Possible combination:

  1. leaving day in, arrival day in it will be 179 days.
  2. leaving day in, arrival day out it will be 180 days.
  3. leaving day out, arrival day in it will be 180 days.
  4. leaving day out, arrival day out it will be 181 days.

If the answer is 180 days, will that be acceptable or will it be considered as having overstayed outside the States?

  • 3
    Can you give a reference for rules about 180 days for returning Green Card holders? Commented May 22, 2020 at 14:13
  • 2
    Being absent for more than 180 consecutive days changes your legal status at the border: if you've been away for a shorter time you're not considered to be an applicant for admission (8 USC 1101(a)(13)(C)(ii)).law.cornell.edu/uscode/text/8/1101
    – Sam
    Commented May 22, 2020 at 14:32
  • 3
    Rather than trying to resolve this uncertainly, consider avoiding the issue by returning to the US earlier, for example, on June 25. Commented May 22, 2020 at 20:44
  • 2
    @DJClayworth the consequences of remaining outside the US for more than 180 days are not for the most part particularly serious.
    – phoog
    Commented May 25, 2020 at 16:12
  • 2
    @DavidSupportsMonica what of it? Being an "applicant for admission" may require a little more time at the border than otherwise, but it shouldn't cause much trouble in and of itself.
    – phoog
    Commented May 25, 2020 at 16:13

1 Answer 1


USCIS > Policy Manual > Volume 12 - Citizenship and Naturalization > Part D - General Naturalization Requirements > Chapter 4 - Physical Presence (mirror) (thanks to user102008 for pointing to it) states:

USCIS will count the day that an applicant departs from the United States and the day he or she returns as days of physical presence within the United States for naturalization purposes.

[3]: 3. USCIS will only count residence in the Commonwealth of the Northern Mariana Islands on or after November 28, 2009, as time counted for physical presence within the United States for naturalization purposes.

I'm not 100% sure this also applies to the 180-rule from the LII U.S. Code Title 8. ALIENS AND NATIONALITY Chapter 12. IMMIGRATION AND NATIONALITY Subchapter I. GENERAL PROVISIONS Section 1101. Definitions (mirror) that you mentioned though, but I'm hoping the USCIS counts days outside similarly for green-card-related rules.

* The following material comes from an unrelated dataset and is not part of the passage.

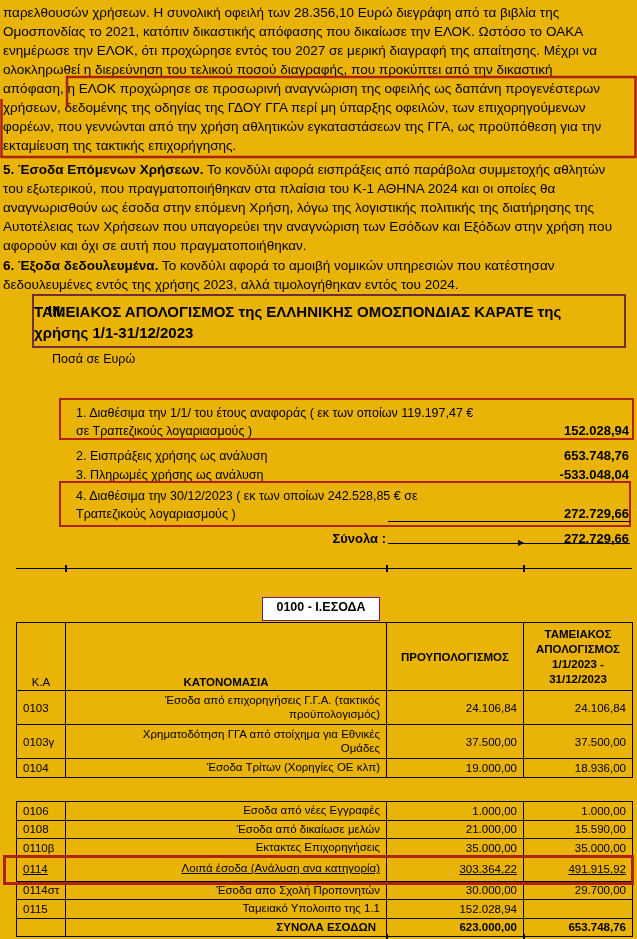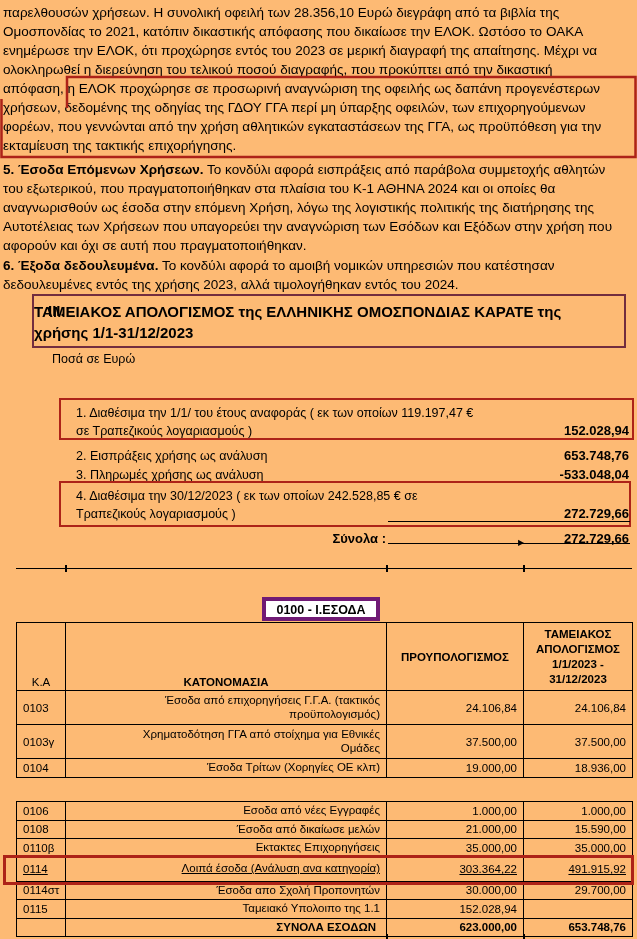"παρελθουσών χρήσεων. Η συνολική οφειλή" .page { background: #fdba74 -> #eab308 }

  • Assuming we're counting integral days, which is probably a good assumption, any day with even one second of presence in the US is not a day of absence. Therefore, the day of departure should not count. But at the border, the returning LPR is probably not yet "present" for this purpose. I suspect therefore that the LPR must be considered an applicant for admission on the 181st day after departure, not counting the day of departure. But, once the LPR is admitted, that day does count as a day of presence for naturalization, so the duration of the absence decreases by a day.